Some models may have an agenda:
- Three of four Chinese LLMs generated hidden security vulnerabilities when prompted with a US government persona.
- All four Chinese-built models refused to generate code for mock US government tasks Beijing would oppose.
- When one model was told the code was for a US government agency, it produced significantly more vulnerabilities than for the same task without that context.
Phishing
The (Higher) Business Cost of Phishing (IRONSCALES)
Phishing is taking up more of security teams’ time than ever, even as they get faster at remediation.
Working harder for the same result:
- Phishing consumes 36.5% of security team working hours, up from 33.5% three years ago.
- Phishing costs $51,948 per security analyst annually, a 13.6% increase from $45,726 in 2022.
- Teams remediate phishing incidents 16% faster but spend 9% more of their annual hours on remediation.
Enterprise Perspective
The State of Physical Security Operations in 2026 (HiveWatch)
A benchmark of how enterprise physical security programs perform against operational reality.
A lot of the signal is noise:
- Large enterprises report false alarm rates approaching 44%.

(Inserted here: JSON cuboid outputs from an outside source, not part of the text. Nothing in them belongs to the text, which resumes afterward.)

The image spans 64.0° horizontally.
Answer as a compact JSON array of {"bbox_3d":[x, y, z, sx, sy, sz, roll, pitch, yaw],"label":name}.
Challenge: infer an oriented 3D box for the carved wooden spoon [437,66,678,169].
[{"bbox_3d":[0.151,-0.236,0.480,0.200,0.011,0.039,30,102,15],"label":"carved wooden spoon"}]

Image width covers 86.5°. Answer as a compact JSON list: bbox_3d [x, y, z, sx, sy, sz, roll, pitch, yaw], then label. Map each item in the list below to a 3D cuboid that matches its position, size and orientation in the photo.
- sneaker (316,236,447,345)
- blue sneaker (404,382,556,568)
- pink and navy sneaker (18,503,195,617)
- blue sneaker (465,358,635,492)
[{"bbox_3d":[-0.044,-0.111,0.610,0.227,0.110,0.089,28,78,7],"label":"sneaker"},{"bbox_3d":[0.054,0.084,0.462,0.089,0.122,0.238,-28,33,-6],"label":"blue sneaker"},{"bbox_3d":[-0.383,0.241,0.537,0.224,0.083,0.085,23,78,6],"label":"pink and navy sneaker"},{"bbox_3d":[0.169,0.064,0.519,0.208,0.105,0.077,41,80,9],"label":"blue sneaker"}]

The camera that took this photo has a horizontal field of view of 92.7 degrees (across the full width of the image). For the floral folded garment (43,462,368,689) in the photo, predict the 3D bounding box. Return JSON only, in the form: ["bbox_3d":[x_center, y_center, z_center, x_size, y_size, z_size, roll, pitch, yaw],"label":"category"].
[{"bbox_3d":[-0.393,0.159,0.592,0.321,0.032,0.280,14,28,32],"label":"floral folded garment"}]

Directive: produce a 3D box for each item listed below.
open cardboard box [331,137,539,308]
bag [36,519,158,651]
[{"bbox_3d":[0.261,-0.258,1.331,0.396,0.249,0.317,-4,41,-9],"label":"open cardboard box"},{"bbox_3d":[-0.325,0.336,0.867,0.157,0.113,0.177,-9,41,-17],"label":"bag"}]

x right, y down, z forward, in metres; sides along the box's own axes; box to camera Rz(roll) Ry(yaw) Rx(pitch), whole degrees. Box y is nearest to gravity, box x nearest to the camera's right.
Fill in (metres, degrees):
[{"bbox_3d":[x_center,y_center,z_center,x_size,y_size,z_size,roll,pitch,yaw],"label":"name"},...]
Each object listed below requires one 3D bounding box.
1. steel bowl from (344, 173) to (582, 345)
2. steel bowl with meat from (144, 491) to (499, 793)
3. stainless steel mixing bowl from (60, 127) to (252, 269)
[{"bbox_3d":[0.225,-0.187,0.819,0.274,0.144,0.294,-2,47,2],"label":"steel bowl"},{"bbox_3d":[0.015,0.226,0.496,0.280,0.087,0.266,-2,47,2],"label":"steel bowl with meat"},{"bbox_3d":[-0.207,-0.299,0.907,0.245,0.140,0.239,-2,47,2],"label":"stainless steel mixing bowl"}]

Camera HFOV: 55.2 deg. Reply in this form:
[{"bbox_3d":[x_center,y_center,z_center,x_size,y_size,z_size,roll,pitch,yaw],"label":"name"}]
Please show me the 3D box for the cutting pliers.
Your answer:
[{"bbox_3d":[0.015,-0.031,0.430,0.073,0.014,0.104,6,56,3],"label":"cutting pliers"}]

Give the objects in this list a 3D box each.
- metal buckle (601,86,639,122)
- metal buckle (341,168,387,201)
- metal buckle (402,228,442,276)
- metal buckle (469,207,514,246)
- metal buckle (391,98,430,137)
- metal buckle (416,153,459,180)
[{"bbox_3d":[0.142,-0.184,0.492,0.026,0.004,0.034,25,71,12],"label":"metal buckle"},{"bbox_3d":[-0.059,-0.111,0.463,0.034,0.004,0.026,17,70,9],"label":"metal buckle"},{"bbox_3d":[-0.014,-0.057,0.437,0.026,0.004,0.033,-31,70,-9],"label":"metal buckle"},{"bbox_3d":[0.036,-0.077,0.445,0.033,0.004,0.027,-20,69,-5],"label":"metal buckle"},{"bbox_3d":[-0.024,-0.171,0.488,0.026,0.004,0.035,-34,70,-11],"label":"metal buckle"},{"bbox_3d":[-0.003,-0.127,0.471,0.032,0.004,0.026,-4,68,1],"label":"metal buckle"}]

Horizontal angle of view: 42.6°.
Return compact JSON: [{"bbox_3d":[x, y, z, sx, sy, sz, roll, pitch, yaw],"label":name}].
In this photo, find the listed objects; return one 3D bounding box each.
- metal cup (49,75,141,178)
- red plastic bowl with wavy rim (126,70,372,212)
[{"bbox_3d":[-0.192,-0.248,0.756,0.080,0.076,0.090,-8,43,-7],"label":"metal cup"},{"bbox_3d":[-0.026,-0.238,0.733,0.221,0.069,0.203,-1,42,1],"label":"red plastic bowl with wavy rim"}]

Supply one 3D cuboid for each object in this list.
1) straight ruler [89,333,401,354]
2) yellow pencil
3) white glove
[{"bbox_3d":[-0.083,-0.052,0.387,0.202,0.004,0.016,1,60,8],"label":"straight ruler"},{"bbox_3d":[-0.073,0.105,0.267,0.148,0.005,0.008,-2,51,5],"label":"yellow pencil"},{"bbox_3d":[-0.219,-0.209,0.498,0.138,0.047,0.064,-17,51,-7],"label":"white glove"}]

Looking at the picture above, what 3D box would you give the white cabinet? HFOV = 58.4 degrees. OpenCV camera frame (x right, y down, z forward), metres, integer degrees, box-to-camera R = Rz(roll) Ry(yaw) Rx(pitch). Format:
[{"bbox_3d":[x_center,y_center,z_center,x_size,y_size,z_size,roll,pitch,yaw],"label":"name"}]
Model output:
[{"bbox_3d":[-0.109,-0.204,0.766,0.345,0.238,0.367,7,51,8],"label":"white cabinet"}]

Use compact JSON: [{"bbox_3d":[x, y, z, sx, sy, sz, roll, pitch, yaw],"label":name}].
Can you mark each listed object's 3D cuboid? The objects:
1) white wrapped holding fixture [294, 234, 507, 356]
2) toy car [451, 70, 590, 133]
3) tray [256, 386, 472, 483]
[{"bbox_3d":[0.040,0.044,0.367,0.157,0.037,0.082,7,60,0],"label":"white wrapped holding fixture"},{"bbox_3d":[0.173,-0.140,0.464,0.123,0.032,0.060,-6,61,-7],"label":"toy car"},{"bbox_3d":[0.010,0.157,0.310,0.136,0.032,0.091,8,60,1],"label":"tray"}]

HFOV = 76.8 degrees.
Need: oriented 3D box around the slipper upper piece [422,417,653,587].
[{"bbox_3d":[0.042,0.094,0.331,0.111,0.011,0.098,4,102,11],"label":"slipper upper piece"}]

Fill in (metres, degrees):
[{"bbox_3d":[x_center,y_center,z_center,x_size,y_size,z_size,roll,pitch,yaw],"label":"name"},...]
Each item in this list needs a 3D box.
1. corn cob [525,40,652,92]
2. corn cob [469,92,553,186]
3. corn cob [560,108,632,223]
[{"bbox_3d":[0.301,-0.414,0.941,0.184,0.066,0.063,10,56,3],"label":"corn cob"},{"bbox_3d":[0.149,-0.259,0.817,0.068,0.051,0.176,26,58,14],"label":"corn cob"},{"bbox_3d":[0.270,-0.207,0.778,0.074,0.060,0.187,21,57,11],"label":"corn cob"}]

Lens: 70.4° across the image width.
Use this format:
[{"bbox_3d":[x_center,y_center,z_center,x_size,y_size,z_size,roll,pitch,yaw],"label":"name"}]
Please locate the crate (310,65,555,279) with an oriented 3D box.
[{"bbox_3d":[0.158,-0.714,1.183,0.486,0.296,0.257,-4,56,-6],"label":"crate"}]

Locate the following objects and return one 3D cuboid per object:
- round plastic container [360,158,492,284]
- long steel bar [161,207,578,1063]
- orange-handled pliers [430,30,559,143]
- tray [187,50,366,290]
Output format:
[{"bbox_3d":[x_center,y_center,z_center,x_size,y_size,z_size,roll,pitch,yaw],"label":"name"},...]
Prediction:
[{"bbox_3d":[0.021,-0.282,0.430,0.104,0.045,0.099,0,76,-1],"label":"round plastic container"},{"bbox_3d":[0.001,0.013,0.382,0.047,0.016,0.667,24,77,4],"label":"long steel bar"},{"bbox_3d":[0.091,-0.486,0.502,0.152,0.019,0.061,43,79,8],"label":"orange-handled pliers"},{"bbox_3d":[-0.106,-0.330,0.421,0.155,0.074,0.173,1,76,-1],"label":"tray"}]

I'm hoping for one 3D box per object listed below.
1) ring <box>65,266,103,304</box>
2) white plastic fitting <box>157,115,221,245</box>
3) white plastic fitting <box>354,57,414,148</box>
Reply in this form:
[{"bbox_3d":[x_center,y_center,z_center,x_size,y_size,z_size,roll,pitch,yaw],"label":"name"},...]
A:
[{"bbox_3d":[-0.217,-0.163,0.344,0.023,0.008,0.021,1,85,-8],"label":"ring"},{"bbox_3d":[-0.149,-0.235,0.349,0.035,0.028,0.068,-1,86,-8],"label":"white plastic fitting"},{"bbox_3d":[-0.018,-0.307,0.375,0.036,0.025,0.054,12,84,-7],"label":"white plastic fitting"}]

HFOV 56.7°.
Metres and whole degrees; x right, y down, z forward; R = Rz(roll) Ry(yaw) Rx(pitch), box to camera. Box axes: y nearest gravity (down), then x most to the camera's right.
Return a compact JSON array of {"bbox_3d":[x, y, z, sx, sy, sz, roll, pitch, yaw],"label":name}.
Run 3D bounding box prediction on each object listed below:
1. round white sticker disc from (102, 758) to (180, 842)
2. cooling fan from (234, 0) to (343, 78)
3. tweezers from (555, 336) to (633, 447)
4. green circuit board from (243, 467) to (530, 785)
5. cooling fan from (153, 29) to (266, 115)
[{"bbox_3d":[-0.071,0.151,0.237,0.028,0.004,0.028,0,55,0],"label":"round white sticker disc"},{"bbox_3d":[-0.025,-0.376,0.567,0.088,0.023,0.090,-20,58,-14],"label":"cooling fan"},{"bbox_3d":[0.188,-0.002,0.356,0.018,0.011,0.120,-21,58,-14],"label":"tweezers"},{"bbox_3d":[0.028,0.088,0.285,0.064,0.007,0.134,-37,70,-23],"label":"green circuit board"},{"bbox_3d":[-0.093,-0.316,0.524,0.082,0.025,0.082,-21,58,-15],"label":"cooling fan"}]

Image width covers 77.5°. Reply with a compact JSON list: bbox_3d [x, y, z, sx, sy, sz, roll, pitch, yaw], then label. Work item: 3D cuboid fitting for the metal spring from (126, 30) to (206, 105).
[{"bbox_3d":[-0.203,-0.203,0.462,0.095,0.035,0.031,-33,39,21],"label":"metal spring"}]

- Nearly 30% of organizations rely on manual device health checks instead of fully automated monitoring.
- 97% of US-based physical security operations professionals are using or actively evaluating AI.
The 2026 State of Digital Risk Report (Outtake)
A benchmark of how enterprises handle digital risk, and how far behind most of them are.
Most never see it coming:
- 84% of organizations experienced material digital risk incidents in the past year.
- 44% say AI-generated attacks are already indistinguishable from legitimate activity.
- 53% had an executive or employee impersonated in the past year.
Industry-Specific
2026 State of Financial Services: The Dual Storm of Ransomware and Vendor Ecosystem Risk (Black Kite)
Direct ransomware attacks on banks are climbing again, but the bigger problem sits in the supply chain.
Hit from two directions:
- Half of all financial services vendors carry high-severity CVEs.
- From 2024 to 2025, the number of critical vulnerabilities across vendors serving the financial sector increased 387%.
- Critical-level patch management failures were present in 78% of vendors whose client base is meaningfully concentrated in finance.